■ TASK DESCRIPTION ■
Print the records word for word, from their first line through the line containing "Khai giảng: 05/10/2026", including both of those lines.

········

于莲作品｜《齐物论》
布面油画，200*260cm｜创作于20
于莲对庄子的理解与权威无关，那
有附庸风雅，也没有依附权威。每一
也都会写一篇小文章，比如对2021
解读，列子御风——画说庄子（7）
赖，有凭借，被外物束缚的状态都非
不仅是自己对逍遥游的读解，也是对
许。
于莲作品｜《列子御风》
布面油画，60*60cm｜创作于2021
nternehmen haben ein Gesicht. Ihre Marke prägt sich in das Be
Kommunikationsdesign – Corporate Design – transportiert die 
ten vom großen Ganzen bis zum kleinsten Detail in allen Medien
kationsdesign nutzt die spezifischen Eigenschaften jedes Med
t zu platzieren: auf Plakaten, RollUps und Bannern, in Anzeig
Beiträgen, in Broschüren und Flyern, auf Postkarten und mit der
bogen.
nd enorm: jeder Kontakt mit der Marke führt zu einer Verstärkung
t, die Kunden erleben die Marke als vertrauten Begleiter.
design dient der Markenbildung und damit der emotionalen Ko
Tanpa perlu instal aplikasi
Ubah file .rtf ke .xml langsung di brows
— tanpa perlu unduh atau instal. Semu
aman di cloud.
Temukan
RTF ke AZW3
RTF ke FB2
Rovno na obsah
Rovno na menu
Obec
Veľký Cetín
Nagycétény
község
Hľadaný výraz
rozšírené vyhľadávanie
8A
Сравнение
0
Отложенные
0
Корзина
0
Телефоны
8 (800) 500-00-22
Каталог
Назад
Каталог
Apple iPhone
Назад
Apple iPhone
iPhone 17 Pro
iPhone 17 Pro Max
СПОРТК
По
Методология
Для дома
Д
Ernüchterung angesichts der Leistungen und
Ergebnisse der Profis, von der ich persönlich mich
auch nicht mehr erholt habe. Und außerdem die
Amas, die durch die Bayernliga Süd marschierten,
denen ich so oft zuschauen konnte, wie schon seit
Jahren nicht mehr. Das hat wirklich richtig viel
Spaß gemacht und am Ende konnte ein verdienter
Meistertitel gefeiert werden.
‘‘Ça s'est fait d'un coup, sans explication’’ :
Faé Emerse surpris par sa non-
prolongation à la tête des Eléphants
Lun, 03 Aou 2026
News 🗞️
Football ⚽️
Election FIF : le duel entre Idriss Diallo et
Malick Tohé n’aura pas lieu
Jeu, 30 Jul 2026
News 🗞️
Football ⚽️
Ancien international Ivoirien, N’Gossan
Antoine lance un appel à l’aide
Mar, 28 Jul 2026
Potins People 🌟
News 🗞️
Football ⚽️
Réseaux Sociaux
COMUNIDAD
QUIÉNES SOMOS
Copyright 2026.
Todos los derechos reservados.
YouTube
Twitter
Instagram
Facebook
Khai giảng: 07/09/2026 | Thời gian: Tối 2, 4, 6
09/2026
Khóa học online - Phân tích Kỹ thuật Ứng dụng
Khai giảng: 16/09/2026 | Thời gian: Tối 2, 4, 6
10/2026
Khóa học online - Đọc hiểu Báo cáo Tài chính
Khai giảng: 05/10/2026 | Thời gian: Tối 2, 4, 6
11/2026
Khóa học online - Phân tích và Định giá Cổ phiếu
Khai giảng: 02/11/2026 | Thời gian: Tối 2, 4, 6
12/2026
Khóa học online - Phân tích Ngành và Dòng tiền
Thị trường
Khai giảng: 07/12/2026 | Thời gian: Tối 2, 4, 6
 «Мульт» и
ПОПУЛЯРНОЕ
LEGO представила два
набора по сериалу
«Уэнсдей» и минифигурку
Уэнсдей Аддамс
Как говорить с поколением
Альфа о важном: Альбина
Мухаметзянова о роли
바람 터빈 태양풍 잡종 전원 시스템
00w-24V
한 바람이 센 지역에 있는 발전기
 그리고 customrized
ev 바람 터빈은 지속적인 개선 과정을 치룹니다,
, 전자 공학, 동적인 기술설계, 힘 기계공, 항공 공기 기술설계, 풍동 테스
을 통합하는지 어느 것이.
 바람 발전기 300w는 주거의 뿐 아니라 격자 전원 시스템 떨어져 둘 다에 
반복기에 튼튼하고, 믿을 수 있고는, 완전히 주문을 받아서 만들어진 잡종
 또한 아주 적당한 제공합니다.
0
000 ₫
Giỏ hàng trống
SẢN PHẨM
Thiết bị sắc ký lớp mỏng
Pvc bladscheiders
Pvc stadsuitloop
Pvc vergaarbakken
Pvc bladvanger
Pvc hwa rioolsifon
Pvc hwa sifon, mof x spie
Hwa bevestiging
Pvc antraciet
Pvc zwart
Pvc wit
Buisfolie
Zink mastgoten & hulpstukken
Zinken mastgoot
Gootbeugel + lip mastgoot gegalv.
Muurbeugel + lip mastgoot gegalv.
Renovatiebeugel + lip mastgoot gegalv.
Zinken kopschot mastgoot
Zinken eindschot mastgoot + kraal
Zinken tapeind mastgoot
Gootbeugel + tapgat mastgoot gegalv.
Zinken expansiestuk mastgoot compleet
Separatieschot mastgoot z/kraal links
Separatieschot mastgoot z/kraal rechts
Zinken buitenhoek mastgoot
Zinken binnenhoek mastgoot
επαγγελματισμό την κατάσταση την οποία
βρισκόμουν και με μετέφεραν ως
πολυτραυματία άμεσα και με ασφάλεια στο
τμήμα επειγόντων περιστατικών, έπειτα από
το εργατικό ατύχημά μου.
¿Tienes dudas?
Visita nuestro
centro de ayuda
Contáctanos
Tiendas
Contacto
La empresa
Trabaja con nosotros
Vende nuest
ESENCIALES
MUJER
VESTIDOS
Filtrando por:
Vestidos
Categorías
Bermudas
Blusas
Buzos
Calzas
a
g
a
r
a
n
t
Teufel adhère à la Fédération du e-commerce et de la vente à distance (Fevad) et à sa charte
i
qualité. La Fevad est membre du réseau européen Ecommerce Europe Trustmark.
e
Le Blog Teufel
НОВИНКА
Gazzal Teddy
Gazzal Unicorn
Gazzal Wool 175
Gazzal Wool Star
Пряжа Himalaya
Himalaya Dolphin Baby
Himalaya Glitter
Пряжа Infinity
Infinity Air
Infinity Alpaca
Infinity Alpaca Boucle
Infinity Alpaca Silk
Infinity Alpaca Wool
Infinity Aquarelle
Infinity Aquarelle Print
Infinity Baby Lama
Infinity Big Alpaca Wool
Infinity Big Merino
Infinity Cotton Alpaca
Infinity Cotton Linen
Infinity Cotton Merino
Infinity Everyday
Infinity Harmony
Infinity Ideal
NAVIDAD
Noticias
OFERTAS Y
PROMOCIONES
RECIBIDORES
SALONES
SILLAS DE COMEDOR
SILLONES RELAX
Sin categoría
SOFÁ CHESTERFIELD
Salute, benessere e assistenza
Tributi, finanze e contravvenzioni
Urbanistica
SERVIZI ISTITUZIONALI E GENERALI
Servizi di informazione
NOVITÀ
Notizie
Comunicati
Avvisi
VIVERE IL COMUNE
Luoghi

········

■ ANSWER TO THE EXERCISE ■
于莲作品｜《齐物论》
布面油画，200*260cm｜创作于20
于莲对庄子的理解与权威无关，那
有附庸风雅，也没有依附权威。每一
也都会写一篇小文章，比如对2021
解读，列子御风——画说庄子（7）
赖，有凭借，被外物束缚的状态都非
不仅是自己对逍遥游的读解，也是对
许。
于莲作品｜《列子御风》
布面油画，60*60cm｜创作于2021
nternehmen haben ein Gesicht. Ihre Marke prägt sich in das Be
Kommunikationsdesign – Corporate Design – transportiert die 
ten vom großen Ganzen bis zum kleinsten Detail in allen Medien
kationsdesign nutzt die spezifischen Eigenschaften jedes Med
t zu platzieren: auf Plakaten, RollUps und Bannern, in Anzeig
Beiträgen, in Broschüren und Flyern, auf Postkarten und mit der
bogen.
nd enorm: jeder Kontakt mit der Marke führt zu einer Verstärkung
t, die Kunden erleben die Marke als vertrauten Begleiter.
design dient der Markenbildung und damit der emotionalen Ko
Tanpa perlu instal aplikasi
Ubah file .rtf ke .xml langsung di brows
— tanpa perlu unduh atau instal. Semu
aman di cloud.
Temukan
RTF ke AZW3
RTF ke FB2
Rovno na obsah
Rovno na menu
Obec
Veľký Cetín
Nagycétény
község
Hľadaný výraz
rozšírené vyhľadávanie
8A
Сравнение
0
Отложенные
0
Корзина
0
Телефоны
8 (800) 500-00-22
Каталог
Назад
Каталог
Apple iPhone
Назад
Apple iPhone
iPhone 17 Pro
iPhone 17 Pro Max
СПОРТК
По
Методология
Для дома
Д
Ernüchterung angesichts der Leistungen und
Ergebnisse der Profis, von der ich persönlich mich
auch nicht mehr erholt habe. Und außerdem die
Amas, die durch die Bayernliga Süd marschierten,
denen ich so oft zuschauen konnte, wie schon seit
Jahren nicht mehr. Das hat wirklich richtig viel
Spaß gemacht und am Ende konnte ein verdienter
Meistertitel gefeiert werden.
‘‘Ça s'est fait d'un coup, sans explication’’ :
Faé Emerse surpris par sa non-
prolongation à la tête des Eléphants
Lun, 03 Aou 2026
News 🗞️
Football ⚽️
Election FIF : le duel entre Idriss Diallo et
Malick Tohé n’aura pas lieu
Jeu, 30 Jul 2026
News 🗞️
Football ⚽️
Ancien international Ivoirien, N’Gossan
Antoine lance un appel à l’aide
Mar, 28 Jul 2026
Potins People 🌟
News 🗞️
Football ⚽️
Réseaux Sociaux
COMUNIDAD
QUIÉNES SOMOS
Copyright 2026.
Todos los derechos reservados.
YouTube
Twitter
Instagram
Facebook
Khai giảng: 07/09/2026 | Thời gian: Tối 2, 4, 6
09/2026
Khóa học online - Phân tích Kỹ thuật Ứng dụng
Khai giảng: 16/09/2026 | Thời gian: Tối 2, 4, 6
10/2026
Khóa học online - Đọc hiểu Báo cáo Tài chính
Khai giảng: 05/10/2026 | Thời gian: Tối 2, 4, 6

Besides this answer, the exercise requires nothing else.